In the process of giving the back story; the reasons those kindnesses resonated so much, I upset a family member. The damage is probably irrevocable.
When I write, I write with an audience in mind, knowing anyone can read my words. For every post I do write, there are ten others that remain unwritten. I keep my written words and experiences as honest and true as I am able without hurting others. Sometimes, I gloss over bits especially when they make someone else look bad, sometimes I don’t.
Well before I pulled this post, I’d started writing for my friend’s site, which led me to think of all of the words I’ve never written. All of the words I’d wanted to string together but for one reason or another, didn’t.
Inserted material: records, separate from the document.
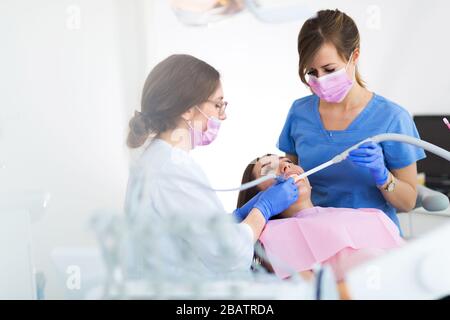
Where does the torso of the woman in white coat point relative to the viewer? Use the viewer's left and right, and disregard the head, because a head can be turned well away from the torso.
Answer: facing to the right of the viewer

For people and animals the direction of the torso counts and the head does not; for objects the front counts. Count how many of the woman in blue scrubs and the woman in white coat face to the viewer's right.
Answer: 1

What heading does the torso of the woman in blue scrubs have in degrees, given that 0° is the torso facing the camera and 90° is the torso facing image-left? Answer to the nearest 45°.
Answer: approximately 45°

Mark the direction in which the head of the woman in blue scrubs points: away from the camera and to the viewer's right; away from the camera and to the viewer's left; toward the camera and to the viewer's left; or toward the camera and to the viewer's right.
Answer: toward the camera and to the viewer's left

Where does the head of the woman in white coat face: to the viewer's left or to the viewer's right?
to the viewer's right
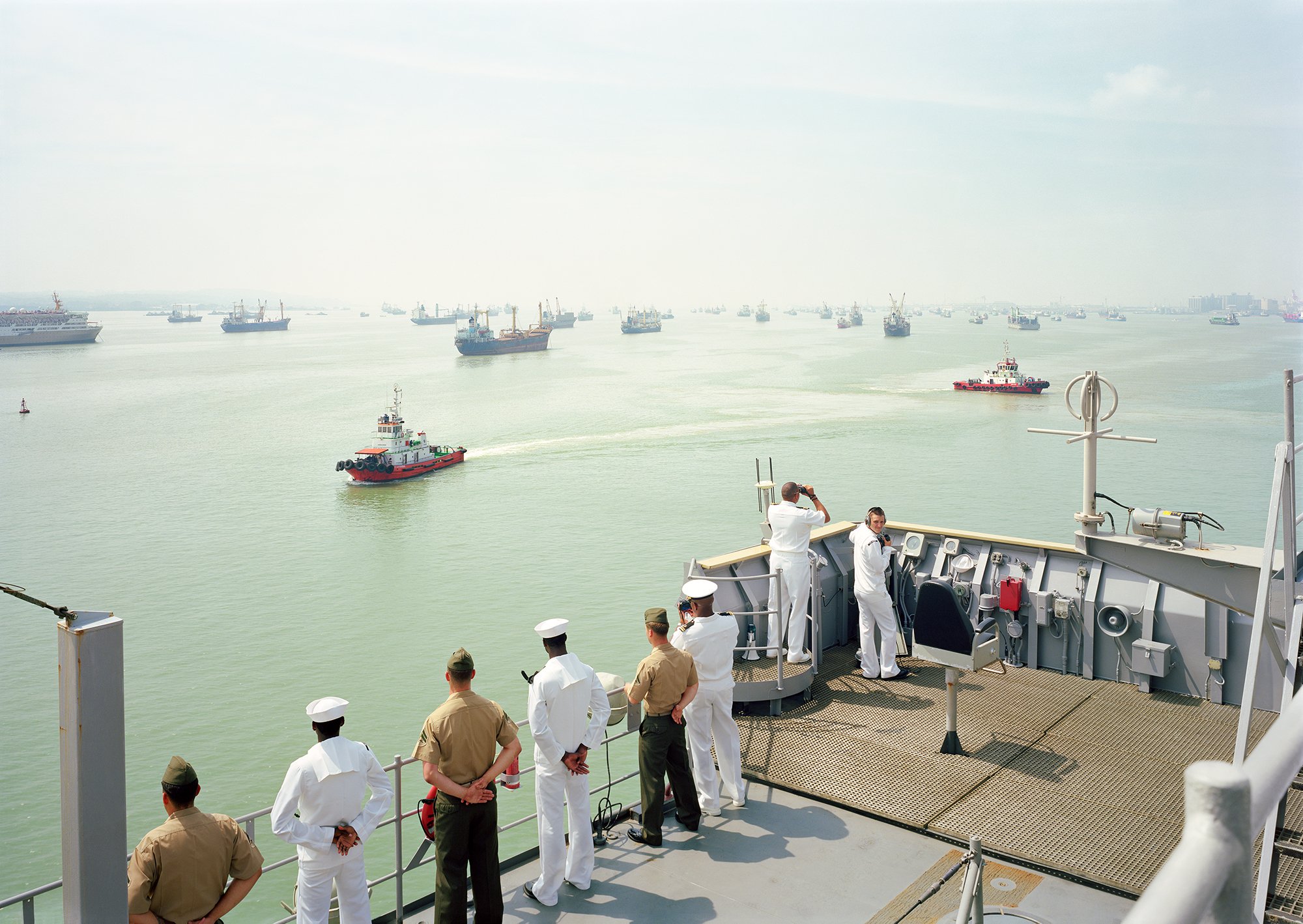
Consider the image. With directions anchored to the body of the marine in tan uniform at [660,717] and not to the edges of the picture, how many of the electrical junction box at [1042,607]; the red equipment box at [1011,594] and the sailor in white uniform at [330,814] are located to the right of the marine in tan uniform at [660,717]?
2

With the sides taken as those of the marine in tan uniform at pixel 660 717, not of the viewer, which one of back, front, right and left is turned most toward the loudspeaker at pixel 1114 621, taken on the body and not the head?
right

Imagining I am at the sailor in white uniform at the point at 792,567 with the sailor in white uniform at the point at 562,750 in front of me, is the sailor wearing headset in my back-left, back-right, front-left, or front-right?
back-left

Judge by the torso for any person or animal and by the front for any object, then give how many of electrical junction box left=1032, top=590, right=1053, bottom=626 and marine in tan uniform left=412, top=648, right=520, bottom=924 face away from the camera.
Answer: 1

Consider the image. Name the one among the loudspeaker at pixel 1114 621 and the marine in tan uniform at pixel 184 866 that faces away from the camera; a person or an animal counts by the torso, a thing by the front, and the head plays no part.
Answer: the marine in tan uniform

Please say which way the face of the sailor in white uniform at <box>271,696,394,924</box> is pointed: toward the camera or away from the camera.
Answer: away from the camera

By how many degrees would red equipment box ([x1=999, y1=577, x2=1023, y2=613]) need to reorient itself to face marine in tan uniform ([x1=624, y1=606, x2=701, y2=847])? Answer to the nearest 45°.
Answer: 0° — it already faces them

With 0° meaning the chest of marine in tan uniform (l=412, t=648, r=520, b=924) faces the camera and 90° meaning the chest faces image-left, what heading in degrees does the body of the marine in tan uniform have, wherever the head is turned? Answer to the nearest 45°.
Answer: approximately 180°

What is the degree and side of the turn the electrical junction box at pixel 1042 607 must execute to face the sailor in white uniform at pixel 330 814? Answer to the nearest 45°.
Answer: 0° — it already faces them

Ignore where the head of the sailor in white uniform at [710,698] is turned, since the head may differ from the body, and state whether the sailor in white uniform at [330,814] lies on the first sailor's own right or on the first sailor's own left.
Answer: on the first sailor's own left

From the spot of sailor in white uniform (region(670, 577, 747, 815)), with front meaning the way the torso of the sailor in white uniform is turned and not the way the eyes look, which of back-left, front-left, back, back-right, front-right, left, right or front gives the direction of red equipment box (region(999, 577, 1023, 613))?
right

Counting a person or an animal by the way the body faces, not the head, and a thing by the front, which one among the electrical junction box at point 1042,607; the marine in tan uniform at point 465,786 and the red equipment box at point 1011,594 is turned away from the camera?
the marine in tan uniform

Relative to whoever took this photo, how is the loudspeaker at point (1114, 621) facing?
facing the viewer and to the left of the viewer

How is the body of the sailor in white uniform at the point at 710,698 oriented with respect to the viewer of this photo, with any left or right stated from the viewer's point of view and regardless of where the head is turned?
facing away from the viewer and to the left of the viewer

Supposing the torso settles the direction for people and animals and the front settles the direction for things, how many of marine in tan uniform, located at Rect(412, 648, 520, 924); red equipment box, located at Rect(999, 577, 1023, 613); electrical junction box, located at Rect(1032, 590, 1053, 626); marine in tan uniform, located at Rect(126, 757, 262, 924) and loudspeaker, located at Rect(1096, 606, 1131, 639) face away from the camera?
2
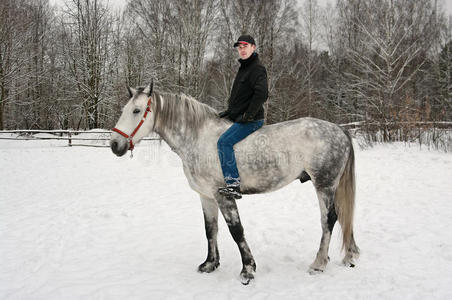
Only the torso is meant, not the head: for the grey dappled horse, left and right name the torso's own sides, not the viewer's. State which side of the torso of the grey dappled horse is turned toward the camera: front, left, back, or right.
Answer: left
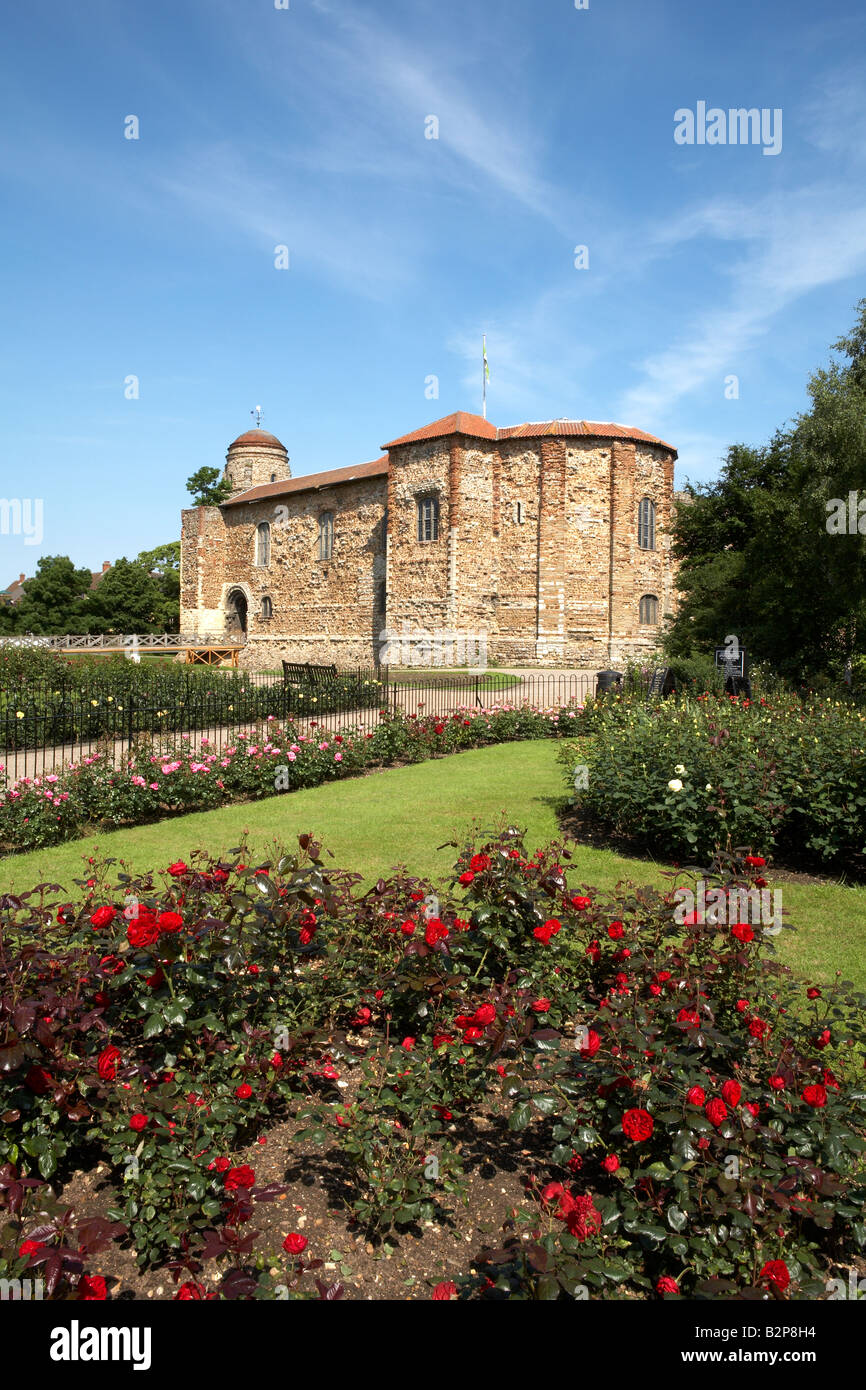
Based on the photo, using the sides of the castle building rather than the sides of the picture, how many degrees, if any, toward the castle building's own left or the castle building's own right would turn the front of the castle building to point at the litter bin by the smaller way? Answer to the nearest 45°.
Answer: approximately 45° to the castle building's own left

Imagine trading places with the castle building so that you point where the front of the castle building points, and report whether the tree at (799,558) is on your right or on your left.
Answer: on your left

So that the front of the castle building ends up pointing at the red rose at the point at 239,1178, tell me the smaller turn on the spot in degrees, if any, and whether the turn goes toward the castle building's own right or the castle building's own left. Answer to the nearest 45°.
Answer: approximately 45° to the castle building's own left

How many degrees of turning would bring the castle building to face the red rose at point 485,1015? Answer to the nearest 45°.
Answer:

Sometimes, those words remained unwritten because they cut too close to home; because sometimes words, feelings, pain, reactions cannot be explained away by logic. The kind of criticism it would open up would pour salt into an already-festering wound. Others remained unwritten because I didn’t want to cause drama or pain.
Being told that my about my feelings; my experiences, written as I’d felt them as a child, were mostly fiction, I pulled the post; ashamed. I felt cowardly. I feel cowardly. Admitting all of those words; those feelings, to you took a lot for me. Living in denial as I did for many years, well, that is much harder.
I can’t give you a *fistpump* and tell you “I did the right thing” by pulling the post, nor can I say that “I did the wrong thing” by writing it.
There are so many nebulous areas in life, the kind that don’t have clear answers, no villain or victim; and all of my unwritten words, I realized, fall into that realm. Sometimes things just are.
I’m so sorry that my relationship, one I’ve desperately wanted for as long as I can remember, will (likely) forever be altered by those 700 carefully chosen words. They weren’t written in anger, never intended to hurt or accuse. I string words together as I remember them. As I experienced them.
And if that’s going too far, well, so fucking be it.
*Hm, I’d prefer an “I (HEART) PRANKSTERS” shirt, now that I think of it.